> The problem: Please retype all of the records below word for word, leaving out any pictures.

Segment Start: Input data

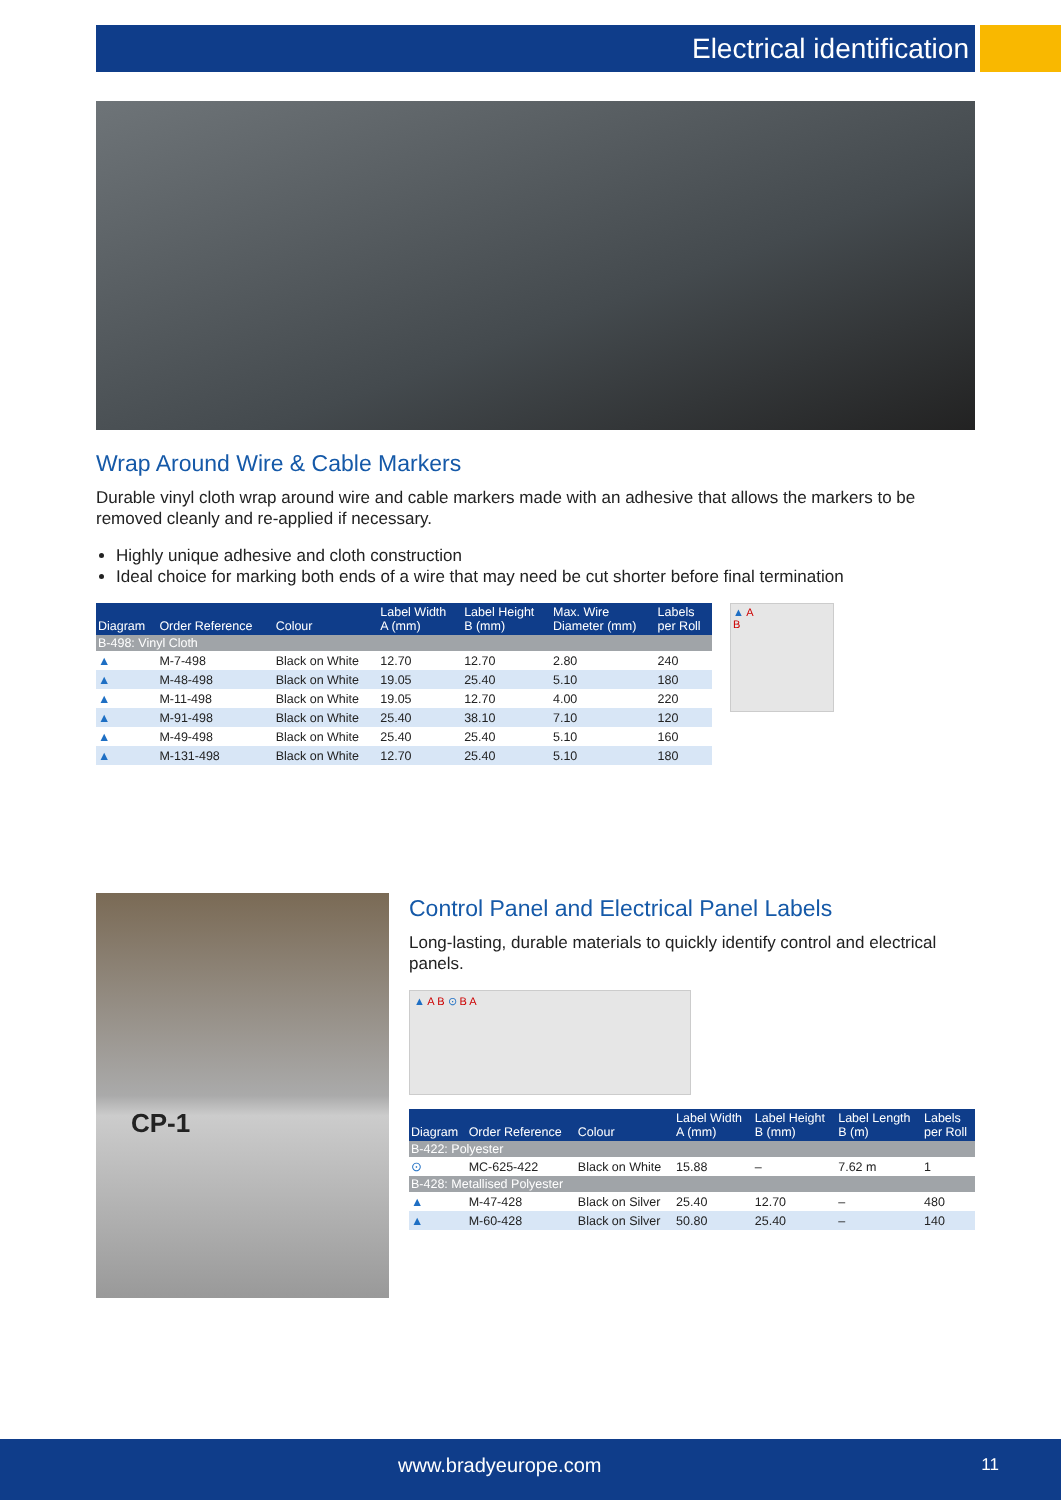Electrical identification
Wrap Around Wire & Cable Markers
Durable vinyl cloth wrap around wire and cable markers made with an adhesive that allows the markers to be removed cleanly and re-applied if necessary.
Highly unique adhesive and cloth construction
Ideal choice for marking both ends of a wire that may need be cut shorter before final termination
| Diagram | Order Reference | Colour | Label Width A (mm) | Label Height B (mm) | Max. Wire Diameter (mm) | Labels per Roll |
| --- | --- | --- | --- | --- | --- | --- |
| B-498: Vinyl Cloth | | | | | | |
| ▲ | M-7-498 | Black on White | 12.70 | 12.70 | 2.80 | 240 |
| ▲ | M-48-498 | Black on White | 19.05 | 25.40 | 5.10 | 180 |
| ▲ | M-11-498 | Black on White | 19.05 | 12.70 | 4.00 | 220 |
| ▲ | M-91-498 | Black on White | 25.40 | 38.10 | 7.10 | 120 |
| ▲ | M-49-498 | Black on White | 25.40 | 25.40 | 5.10 | 160 |
| ▲ | M-131-498 | Black on White | 12.70 | 25.40 | 5.10 | 180 |
▲ A
B
CP-1
Control Panel and Electrical Panel Labels
Long-lasting, durable materials to quickly identify control and electrical panels.
▲ A B ⊙ B A
| Diagram | Order Reference | Colour | Label Width A (mm) | Label Height B (mm) | Label Length B (m) | Labels per Roll |
| --- | --- | --- | --- | --- | --- | --- |
| B-422: Polyester | | | | | | |
| ⊙ | MC-625-422 | Black on White | 15.88 | – | 7.62 m | 1 |
| B-428: Metallised Polyester | | | | | | |
| ▲ | M-47-428 | Black on Silver | 25.40 | 12.70 | – | 480 |
| ▲ | M-60-428 | Black on Silver | 50.80 | 25.40 | – | 140 |
www.bradyeurope.com 11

Segment End: Input data

> Solution below:
Electrical identification
Wrap Around Wire & Cable Markers
Durable vinyl cloth wrap around wire and cable markers made with an adhesive that allows the markers to be removed cleanly and re-applied if necessary.
Highly unique adhesive and cloth construction
Ideal choice for marking both ends of a wire that may need be cut shorter before final termination
| Diagram | Order Reference | Colour | Label Width A (mm) | Label Height B (mm) | Max. Wire Diameter (mm) | Labels per Roll |
| --- | --- | --- | --- | --- | --- | --- |
| B-498: Vinyl Cloth | | | | | | |
| ▲ | M-7-498 | Black on White | 12.70 | 12.70 | 2.80 | 240 |
| ▲ | M-48-498 | Black on White | 19.05 | 25.40 | 5.10 | 180 |
| ▲ | M-11-498 | Black on White | 19.05 | 12.70 | 4.00 | 220 |
| ▲ | M-91-498 | Black on White | 25.40 | 38.10 | 7.10 | 120 |
| ▲ | M-49-498 | Black on White | 25.40 | 25.40 | 5.10 | 160 |
| ▲ | M-131-498 | Black on White | 12.70 | 25.40 | 5.10 | 180 |
▲ A
B
CP-1
Control Panel and Electrical Panel Labels
Long-lasting, durable materials to quickly identify control and electrical panels.
▲ A B ⊙ B A
| Diagram | Order Reference | Colour | Label Width A (mm) | Label Height B (mm) | Label Length B (m) | Labels per Roll |
| --- | --- | --- | --- | --- | --- | --- |
| B-422: Polyester | | | | | | |
| ⊙ | MC-625-422 | Black on White | 15.88 | – | 7.62 m | 1 |
| B-428: Metallised Polyester | | | | | | |
| ▲ | M-47-428 | Black on Silver | 25.40 | 12.70 | – | 480 |
| ▲ | M-60-428 | Black on Silver | 50.80 | 25.40 | – | 140 |
www.bradyeurope.com 11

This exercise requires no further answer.